__Extracted text__:

Generalized Linear Models with ciTools

John Haman

10 November 2017


In this vignette we will discuss the current ability of ciTools to handle generalized linear models. Small simulations will be provided in addition to examples that show how to use ciTools to quantify uncertainty in fitted values. Primarily we focus on the Logistic and Poisson models, but ciTools’s method for handling GLMs is not limited to these models.

Note that the binomial logistic regression is handled in a separate vignette.

The Generalized Linear Model

Generalized linear models are an extension of linear models that seek to accommodate certain types of non-linear relationships. The manner in which the non-linearity is addressed also allows users to perform inferences on data that are not strictly continuous. GLMs are the most common model type that allow for a non-linear relationship between the response variable \(y\) and covariates \(X\). Recall that linear regression directly predicts a continuous response from the linear predictor, \(X \beta\). A GLM extends this linear prediction scheme. A GLM consists of:

  1. A linear predictor \(X \beta\).

  2. A monotonic and everywhere differentiable link function \(g\), which transforms the linear predictor: \(\hat{y} = g^{-1}(X \hat{\beta})\).

  3. A response distribution: \(f(y|\mu)\) from the exponential family with expected value \(\mu = g^{-1} (X \beta)\).

Other components, such as over dispersion parameters and off-set terms are possible, but not common to all GLMs. The most common GLMs in practice are the Logistic model (Bernoulli response with logit link) and the Poisson model with log link function. These are detailed below for convenience.

  1. Logistic Regression: \[ \begin{equation} \begin{split} & y|X \sim \mathrm{Binomial}(1, p) \\ & g(p) = \log \left( \frac{p}{1-p} \right) = X\beta \\ & \mathbb{E}[y|X] = p = \frac{\exp(X \beta)}{ 1 + \exp(X \beta)} \end{split} \end{equation} \]

  2. Poisson Regression with the \(\log\) link function: \[ \begin{equation} \begin{split} & y|X \sim \mathrm{Poisson}(\lambda) \\ & g(\lambda) = \log \left( \lambda \right) = X\beta \\ & \mathbb{E}[y|X] = \lambda = \exp(X \beta) \end{split} \end{equation} \]

Due to the variety of options available, fitting generalized linear models is more complicated than fitting linear models. In R, glm is the starting point for handling GLM fits, and is currently the only GLM fitting function that is supported by ciTools. We can use ciTools in tandem with glm to fit and analyze Logistic, Poisson, Quasipoisson, Gamma, Guassian and certain other models.

__Data for analysis__:
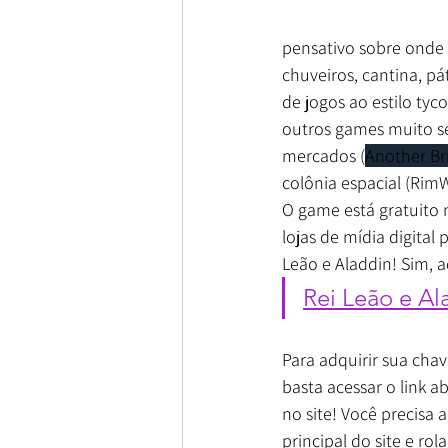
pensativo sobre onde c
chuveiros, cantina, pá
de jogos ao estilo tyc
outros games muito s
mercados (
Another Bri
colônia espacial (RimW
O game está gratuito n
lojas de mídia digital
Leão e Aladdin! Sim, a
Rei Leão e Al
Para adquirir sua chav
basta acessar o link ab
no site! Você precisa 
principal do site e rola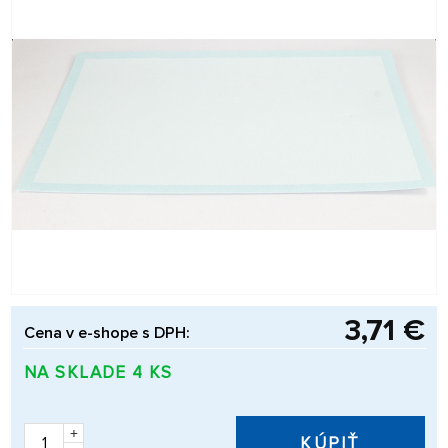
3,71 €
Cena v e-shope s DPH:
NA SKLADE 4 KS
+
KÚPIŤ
...
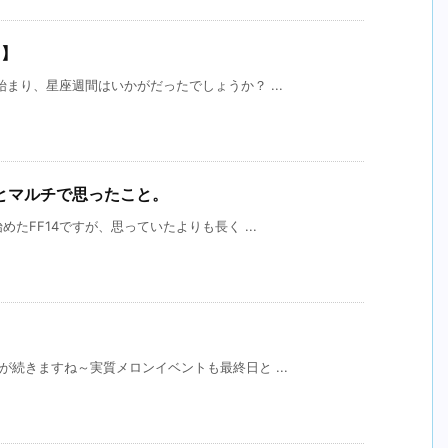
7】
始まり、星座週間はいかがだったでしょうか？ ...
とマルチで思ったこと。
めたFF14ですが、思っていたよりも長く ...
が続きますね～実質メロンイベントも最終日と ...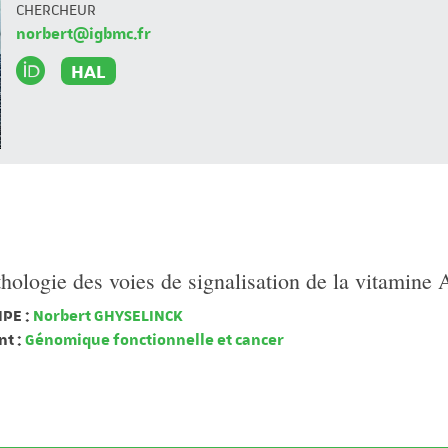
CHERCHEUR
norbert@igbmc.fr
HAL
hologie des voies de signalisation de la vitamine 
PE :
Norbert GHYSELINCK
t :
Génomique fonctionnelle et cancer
---
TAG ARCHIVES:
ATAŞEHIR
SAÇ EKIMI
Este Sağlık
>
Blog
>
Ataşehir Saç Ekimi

__Directions__:
Summarize the text on generalized linear models with ciTools in two sentences. Work from the text alone, not from the material.

__Response to the task__:
Generalized linear models extend linear models by combining a linear predictor, a monotonic and everywhere differentiable link function, and a response distribution from the exponential family, with the Logistic and Poisson models being the most common in practice. In R, glm is currently the only GLM fitting function that ciTools supports, and the two can be used together to fit and analyze Logistic, Poisson, Quasipoisson, Gamma and certain other models.